**INPUT DATA:**
..............................
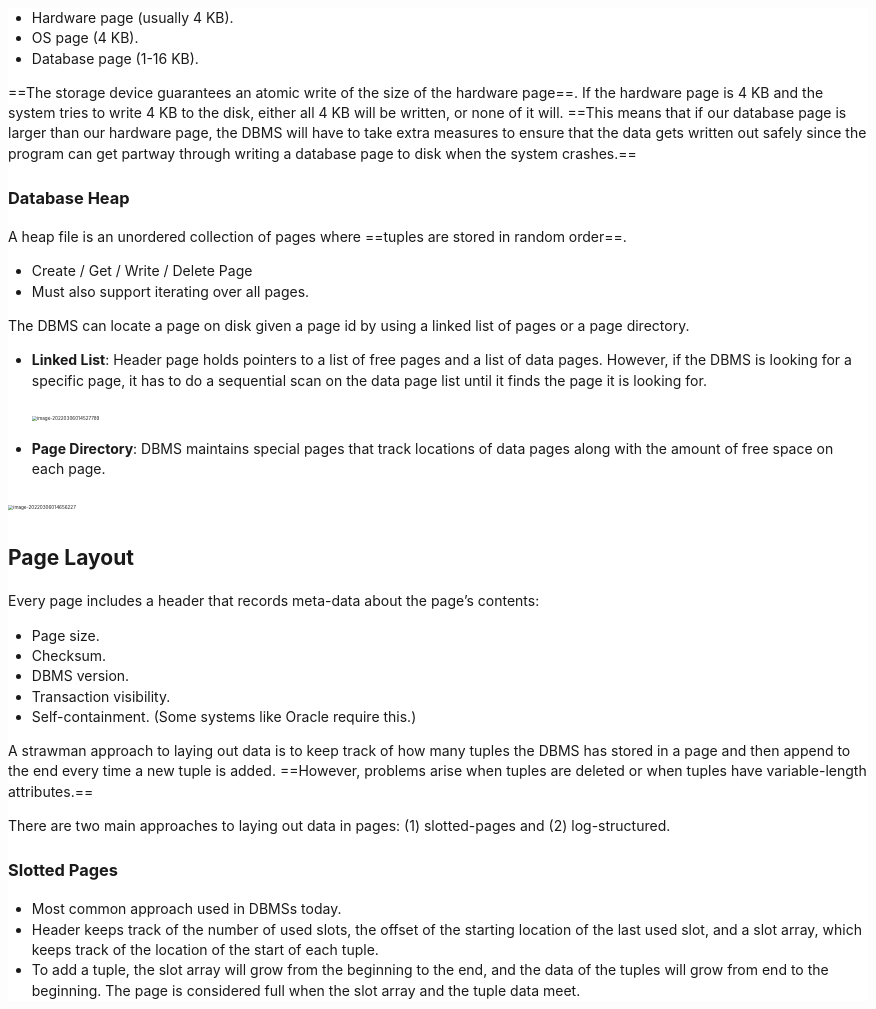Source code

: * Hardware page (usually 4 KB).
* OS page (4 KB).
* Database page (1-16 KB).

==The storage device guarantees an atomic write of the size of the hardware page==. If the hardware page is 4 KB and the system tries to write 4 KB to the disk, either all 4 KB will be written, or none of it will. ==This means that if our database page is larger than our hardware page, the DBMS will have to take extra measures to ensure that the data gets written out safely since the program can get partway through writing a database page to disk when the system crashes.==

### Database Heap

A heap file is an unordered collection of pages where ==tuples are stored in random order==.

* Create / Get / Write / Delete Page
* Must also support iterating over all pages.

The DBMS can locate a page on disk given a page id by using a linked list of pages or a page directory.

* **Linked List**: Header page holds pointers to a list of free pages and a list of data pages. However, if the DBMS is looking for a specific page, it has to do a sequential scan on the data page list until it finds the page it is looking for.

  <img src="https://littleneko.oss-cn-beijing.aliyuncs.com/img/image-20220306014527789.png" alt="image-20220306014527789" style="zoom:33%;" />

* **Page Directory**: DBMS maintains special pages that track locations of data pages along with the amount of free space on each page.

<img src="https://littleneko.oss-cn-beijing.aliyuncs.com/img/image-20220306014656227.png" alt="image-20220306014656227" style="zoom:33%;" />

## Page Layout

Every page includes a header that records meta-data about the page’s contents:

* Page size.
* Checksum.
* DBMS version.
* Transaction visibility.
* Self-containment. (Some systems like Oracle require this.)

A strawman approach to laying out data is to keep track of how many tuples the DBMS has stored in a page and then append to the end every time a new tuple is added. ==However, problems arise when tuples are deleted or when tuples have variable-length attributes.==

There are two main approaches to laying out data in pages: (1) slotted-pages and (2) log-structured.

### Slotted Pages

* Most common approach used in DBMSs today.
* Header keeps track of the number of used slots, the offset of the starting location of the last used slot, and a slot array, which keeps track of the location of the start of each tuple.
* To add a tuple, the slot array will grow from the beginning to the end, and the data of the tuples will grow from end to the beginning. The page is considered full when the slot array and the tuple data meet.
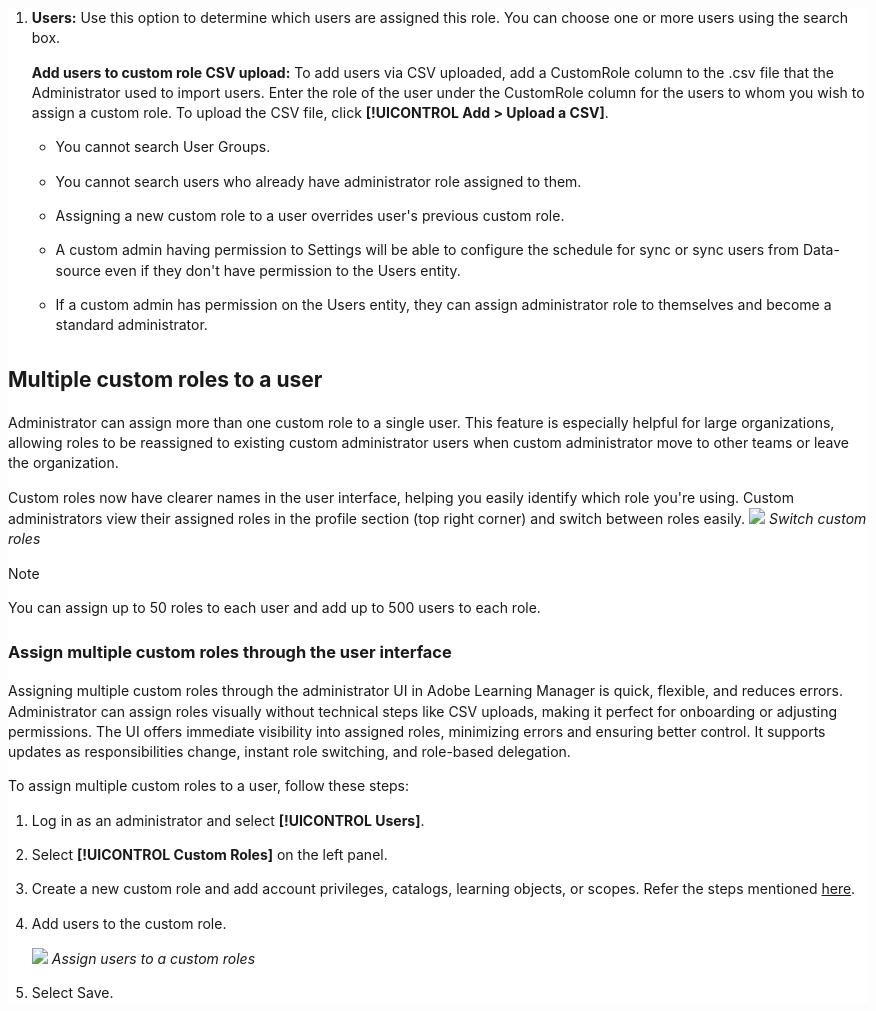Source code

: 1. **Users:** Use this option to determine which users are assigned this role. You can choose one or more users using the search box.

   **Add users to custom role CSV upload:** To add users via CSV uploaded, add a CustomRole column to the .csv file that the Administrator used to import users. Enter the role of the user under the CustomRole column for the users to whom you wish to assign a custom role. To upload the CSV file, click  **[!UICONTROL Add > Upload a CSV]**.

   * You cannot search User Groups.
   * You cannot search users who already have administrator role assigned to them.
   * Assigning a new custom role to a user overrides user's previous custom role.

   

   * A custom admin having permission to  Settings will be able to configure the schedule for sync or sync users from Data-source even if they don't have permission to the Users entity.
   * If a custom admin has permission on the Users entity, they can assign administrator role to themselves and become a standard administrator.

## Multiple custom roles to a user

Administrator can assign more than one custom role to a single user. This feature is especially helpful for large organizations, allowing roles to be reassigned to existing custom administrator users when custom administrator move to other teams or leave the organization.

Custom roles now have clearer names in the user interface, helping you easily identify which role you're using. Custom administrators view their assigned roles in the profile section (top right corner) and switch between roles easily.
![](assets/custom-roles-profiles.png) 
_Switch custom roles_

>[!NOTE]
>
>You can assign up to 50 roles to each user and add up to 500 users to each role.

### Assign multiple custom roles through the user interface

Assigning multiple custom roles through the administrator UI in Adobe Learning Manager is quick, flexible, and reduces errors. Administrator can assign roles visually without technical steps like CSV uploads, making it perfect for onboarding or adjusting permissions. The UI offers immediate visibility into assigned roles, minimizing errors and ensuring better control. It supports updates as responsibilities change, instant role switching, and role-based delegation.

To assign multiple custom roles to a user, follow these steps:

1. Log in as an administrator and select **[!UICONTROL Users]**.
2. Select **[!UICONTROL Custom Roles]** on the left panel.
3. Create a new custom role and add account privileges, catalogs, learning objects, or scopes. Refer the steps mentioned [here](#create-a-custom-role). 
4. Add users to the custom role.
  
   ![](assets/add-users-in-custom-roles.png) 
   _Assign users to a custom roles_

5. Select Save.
..............................
**INSTRUCTION:** Output the number of lines above holding the word "than", and nothing besides it.

**RESULT:** 2